Work item: The required answer is every line of the data containing the word "KiCad".

Records to process:
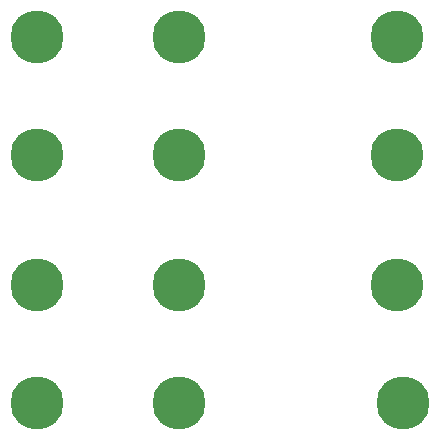
<source format=gbr>
%TF.GenerationSoftware,KiCad,Pcbnew,5.1.6-c6e7f7d~87~ubuntu18.04.1*%
%TF.CreationDate,2021-08-18T14:30:57+12:00*%
%TF.ProjectId,Output Splitter,4f757470-7574-4205-9370-6c6974746572,rev?*%
%TF.SameCoordinates,Original*%
%TF.FileFunction,Soldermask,Bot*%
%TF.FilePolarity,Negative*%
%FSLAX46Y46*%
G04 Gerber Fmt 4.6, Leading zero omitted, Abs format (unit mm)*
G04 Created by KiCad (PCBNEW 5.1.6-c6e7f7d~87~ubuntu18.04.1) date 2021-08-18 14:30:57*
%MOMM*%
%LPD*%
G01*
G04 APERTURE LIST*
%ADD10C,4.500000*%
G04 APERTURE END LIST*
D10*
%TO.C,J1*%
X109000000Y-68000000D03*
%TD*%
%TO.C,J2*%
X140000000Y-68000000D03*
%TD*%
%TO.C,J3*%
X121000000Y-68000000D03*
%TD*%
%TO.C,J4*%
X109000000Y-58000000D03*
%TD*%
%TO.C,J5*%
X139500000Y-58000000D03*
%TD*%
%TO.C,J6*%
X121000000Y-58000000D03*
%TD*%
%TO.C,J7*%
X109000000Y-37000000D03*
%TD*%
%TO.C,J8*%
X139500000Y-37000000D03*
%TD*%
%TO.C,J9*%
X121000000Y-37000000D03*
%TD*%
%TO.C,J10*%
X109000000Y-47000000D03*
%TD*%
%TO.C,J11*%
X139500000Y-47000000D03*
%TD*%
%TO.C,J12*%
X121000000Y-47000000D03*
%TD*%
M02*

</source>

Task solution:
%TF.GenerationSoftware,KiCad,Pcbnew,5.1.6-c6e7f7d~87~ubuntu18.04.1*%
G04 Created by KiCad (PCBNEW 5.1.6-c6e7f7d~87~ubuntu18.04.1) date 2021-08-18 14:30:57*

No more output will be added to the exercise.